EXTRAIT DU TEXTE
============================================================
Bientôt, d’autres médicaments anti-obésité comme le Mounjaro (tirzépatide), commercialisé par la firme américaine Eli Lilly, devraient arriver sur le marché. Cette molécule permettrait d’atteindre des pertes de poids jusqu’à 20% (2). La même firme a annoncé travailler sur la commercialisation d’une autre molécule encore, le rétatrutide, qui promet des pertes de poids jusqu’à 25%… Si des études complémentaires doivent confirmer la sécurité et l’efficacité de ces médicaments – qui pourraient être disponibles sous forme orale -, l’industrie pharmaceutique semble donc avoir franchi un pas décisif… «L’Ozempic agit essentiellement sur le comportement alimentaire, mais le Mounjaro a en plus un effet sur le tissu adipeux. Quant au rétatrutide, il pourrait agir sur la dépense énergétique avec un effet brûle-graisses», précise Jean-Paul Thissen, qui parle d’un «changement majeur» dans la prise en charge de l’obésité. «On ne parle pas de 10 ou 15% de perte de poids, mais de 20 voire 25%, ce qui s’approche des résultats de la chirurgie bariatrique. On voit aussi que ces médicaments exercent un effet bénéfique sur les problèmes cardiovasculaires et rénaux… Par ailleurs, nous avons un recul de 10 ou 15 ans et nous savons que s’il existe des effets secondaires, ceux-ci restent relativement rares.» À savoir des nausées et vomissements (en cas d’estomac paresseux), des cas ponctuels de pancréatites mais aussi une fatigue importante chez certains patients.

Peut-on imaginer que ces nouvelles molécules marqueront d’ici peu la fin de l’épidémie d’obésité ? «Je ne le pense pas, répond Jean-Paul Thissen. On l’a vu avec le HIV: ce n’est pas parce qu’on a des traitements efficaces qu’il y a moins de cas. En fait, avoir des traitements peut même avoir comme effet indésiré une diminution des efforts de prévention et créer un retour de manivelle.» Pour le spécialiste, il est donc très important de ne pas laisser entendre que les médicaments vont tout résoudre, d’autant qu’ils doivent être pris à vie. «À l’arrêt, les personnes reprennent en moyenne deux tiers du poids perdu», pointe Jean-Paul Thissen. Leur coût est donc significatif et leur accessibilité future incertaine. «Il est clair qu’en Belgique, les personnes potentiellement concernées forment un fameux lobby… Donc soit on l’accorde à tous les patients, mais ça fait quand même près de 2 millions de personnes en Belgique et ça va coûter très cher ! Ceci dit, la question va se poser de plus en plus: est-ce que ne pas traiter l’obésité n’expose pas à un risque et un coût plus important ?
À l’inverse, si on ne le rembourse pas du tout, ce seront les plus riches qui pourront se permettre de le prendre, alors que l’obésité touche plutôt des classes défavorisées… Il faudrait donc un remboursement ciblé, qui consiste à voir chez quel patient l’investissement va « rapporter » le plus, c’est-à-dire lequel pourra, grâce aux traitements, éviter d’autres problèmes de santé. Ce seront probablement les plus jeunes qui seront les meilleurs candidats.
»
============================================================
ÉNONCÉ DU PROBLÈME
D'après l'extrait sur les médicaments anti-obésité, quelle part du poids perdu les personnes reprennent-elles en moyenne à l'arrêt du traitement ?

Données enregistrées
============================================================
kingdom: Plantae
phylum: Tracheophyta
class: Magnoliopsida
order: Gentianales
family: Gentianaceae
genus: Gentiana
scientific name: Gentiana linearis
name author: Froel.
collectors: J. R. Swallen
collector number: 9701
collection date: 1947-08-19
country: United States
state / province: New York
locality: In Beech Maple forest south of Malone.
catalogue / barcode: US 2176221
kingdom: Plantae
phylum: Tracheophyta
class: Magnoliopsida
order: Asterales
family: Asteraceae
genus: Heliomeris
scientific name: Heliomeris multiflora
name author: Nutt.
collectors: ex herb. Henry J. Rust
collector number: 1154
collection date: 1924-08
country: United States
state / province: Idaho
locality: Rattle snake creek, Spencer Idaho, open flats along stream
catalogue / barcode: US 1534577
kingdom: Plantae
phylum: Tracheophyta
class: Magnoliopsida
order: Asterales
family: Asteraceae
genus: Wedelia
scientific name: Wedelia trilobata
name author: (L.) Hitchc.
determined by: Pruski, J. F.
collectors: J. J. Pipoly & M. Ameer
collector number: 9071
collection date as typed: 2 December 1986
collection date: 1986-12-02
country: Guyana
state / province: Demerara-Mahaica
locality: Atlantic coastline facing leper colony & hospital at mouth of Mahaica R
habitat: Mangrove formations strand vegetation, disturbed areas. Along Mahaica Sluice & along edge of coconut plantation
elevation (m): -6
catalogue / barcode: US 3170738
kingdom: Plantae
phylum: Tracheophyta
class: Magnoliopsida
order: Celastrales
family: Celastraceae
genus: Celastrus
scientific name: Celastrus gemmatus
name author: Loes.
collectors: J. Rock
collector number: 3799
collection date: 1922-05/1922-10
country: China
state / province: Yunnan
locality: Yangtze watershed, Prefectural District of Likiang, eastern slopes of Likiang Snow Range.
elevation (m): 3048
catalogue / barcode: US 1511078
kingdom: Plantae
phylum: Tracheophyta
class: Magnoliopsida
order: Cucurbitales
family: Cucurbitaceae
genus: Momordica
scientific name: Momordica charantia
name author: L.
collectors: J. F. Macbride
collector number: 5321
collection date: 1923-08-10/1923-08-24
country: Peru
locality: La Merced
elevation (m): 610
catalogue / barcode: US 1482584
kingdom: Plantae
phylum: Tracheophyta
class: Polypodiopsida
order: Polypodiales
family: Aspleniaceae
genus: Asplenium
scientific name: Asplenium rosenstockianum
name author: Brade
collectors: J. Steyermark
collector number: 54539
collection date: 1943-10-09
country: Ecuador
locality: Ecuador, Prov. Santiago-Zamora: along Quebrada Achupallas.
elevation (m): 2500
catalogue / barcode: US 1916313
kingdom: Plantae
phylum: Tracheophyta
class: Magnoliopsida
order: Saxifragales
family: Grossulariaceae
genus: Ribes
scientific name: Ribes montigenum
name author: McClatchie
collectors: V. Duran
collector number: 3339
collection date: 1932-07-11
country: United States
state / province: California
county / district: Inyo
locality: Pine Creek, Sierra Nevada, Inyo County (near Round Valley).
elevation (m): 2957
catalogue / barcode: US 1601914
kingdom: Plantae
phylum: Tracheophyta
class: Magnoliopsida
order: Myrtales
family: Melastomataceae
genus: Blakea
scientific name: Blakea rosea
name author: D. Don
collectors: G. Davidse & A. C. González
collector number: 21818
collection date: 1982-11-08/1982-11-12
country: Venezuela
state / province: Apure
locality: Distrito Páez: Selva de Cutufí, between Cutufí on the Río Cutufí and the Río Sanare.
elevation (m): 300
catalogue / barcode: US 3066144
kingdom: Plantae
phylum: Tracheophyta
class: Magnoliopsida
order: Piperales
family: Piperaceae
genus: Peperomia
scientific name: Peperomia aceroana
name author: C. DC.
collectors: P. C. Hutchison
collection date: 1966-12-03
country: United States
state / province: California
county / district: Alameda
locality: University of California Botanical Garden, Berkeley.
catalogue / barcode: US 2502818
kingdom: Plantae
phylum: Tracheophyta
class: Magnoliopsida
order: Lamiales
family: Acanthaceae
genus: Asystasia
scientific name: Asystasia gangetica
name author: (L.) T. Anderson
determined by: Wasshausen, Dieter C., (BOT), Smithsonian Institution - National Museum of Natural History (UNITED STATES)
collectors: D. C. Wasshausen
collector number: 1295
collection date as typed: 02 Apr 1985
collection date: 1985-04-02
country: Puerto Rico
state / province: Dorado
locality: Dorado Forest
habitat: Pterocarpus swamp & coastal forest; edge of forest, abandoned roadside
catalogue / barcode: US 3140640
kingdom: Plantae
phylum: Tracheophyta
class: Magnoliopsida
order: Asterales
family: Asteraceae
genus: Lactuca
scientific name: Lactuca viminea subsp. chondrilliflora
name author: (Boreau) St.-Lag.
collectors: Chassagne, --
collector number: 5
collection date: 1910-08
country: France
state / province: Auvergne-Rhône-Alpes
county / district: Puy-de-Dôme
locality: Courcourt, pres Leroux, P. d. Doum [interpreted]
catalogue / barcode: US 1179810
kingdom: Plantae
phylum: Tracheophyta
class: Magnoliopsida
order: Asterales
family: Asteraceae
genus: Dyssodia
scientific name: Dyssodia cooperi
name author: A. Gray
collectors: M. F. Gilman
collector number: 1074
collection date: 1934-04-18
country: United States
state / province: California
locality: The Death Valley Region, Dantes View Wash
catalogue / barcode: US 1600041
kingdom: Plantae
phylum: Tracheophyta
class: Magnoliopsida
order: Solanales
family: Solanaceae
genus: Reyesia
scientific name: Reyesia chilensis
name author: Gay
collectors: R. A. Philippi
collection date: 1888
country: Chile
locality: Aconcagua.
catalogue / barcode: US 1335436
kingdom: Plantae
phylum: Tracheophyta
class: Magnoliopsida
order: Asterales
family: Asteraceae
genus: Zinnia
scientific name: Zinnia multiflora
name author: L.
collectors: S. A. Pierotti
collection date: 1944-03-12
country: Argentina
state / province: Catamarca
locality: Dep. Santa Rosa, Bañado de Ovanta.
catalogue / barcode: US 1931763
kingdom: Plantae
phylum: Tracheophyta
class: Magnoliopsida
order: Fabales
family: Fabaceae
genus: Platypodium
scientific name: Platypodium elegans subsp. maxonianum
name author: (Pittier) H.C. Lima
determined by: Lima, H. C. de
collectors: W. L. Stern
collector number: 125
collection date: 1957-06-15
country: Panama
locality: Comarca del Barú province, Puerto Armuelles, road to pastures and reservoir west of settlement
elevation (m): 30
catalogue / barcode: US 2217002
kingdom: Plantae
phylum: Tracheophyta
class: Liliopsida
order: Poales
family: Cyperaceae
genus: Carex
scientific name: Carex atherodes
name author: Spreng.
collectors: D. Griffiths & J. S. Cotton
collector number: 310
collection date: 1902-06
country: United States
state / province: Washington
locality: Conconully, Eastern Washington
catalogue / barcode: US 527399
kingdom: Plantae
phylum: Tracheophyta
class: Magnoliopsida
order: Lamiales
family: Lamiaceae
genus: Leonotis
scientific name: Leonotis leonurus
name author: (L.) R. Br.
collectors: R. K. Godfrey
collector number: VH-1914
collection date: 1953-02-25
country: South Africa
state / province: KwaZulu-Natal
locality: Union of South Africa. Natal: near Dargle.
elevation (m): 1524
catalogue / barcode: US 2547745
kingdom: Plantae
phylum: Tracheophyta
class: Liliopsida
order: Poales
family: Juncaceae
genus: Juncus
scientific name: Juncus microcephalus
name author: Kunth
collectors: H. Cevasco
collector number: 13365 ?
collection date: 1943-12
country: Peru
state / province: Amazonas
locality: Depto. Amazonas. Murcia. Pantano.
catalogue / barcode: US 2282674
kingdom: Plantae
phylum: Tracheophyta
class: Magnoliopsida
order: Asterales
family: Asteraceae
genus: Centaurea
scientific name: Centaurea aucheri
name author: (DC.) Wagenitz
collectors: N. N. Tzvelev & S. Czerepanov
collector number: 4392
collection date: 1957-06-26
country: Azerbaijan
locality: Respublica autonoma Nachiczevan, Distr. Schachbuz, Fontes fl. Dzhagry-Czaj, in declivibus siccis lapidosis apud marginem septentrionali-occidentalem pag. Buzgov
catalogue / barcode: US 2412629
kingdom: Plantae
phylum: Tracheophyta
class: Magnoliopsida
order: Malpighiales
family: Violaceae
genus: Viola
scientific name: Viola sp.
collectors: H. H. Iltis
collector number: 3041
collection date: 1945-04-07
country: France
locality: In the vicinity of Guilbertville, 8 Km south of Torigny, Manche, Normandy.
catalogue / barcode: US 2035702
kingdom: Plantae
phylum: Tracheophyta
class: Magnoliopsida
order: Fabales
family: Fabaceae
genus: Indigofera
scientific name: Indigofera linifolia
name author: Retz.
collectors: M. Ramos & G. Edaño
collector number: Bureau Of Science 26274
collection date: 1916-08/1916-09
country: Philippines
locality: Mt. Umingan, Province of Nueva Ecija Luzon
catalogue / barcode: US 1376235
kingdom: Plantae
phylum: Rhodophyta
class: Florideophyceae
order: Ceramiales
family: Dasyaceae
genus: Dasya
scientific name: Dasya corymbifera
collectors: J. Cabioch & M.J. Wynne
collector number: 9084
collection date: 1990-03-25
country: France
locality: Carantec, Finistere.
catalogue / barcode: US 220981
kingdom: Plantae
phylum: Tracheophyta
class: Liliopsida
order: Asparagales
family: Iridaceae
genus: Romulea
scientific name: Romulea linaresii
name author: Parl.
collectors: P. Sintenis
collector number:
============================================================
ESPACE DE RÉPONSE
Elles reprennent en moyenne deux tiers du poids perdu.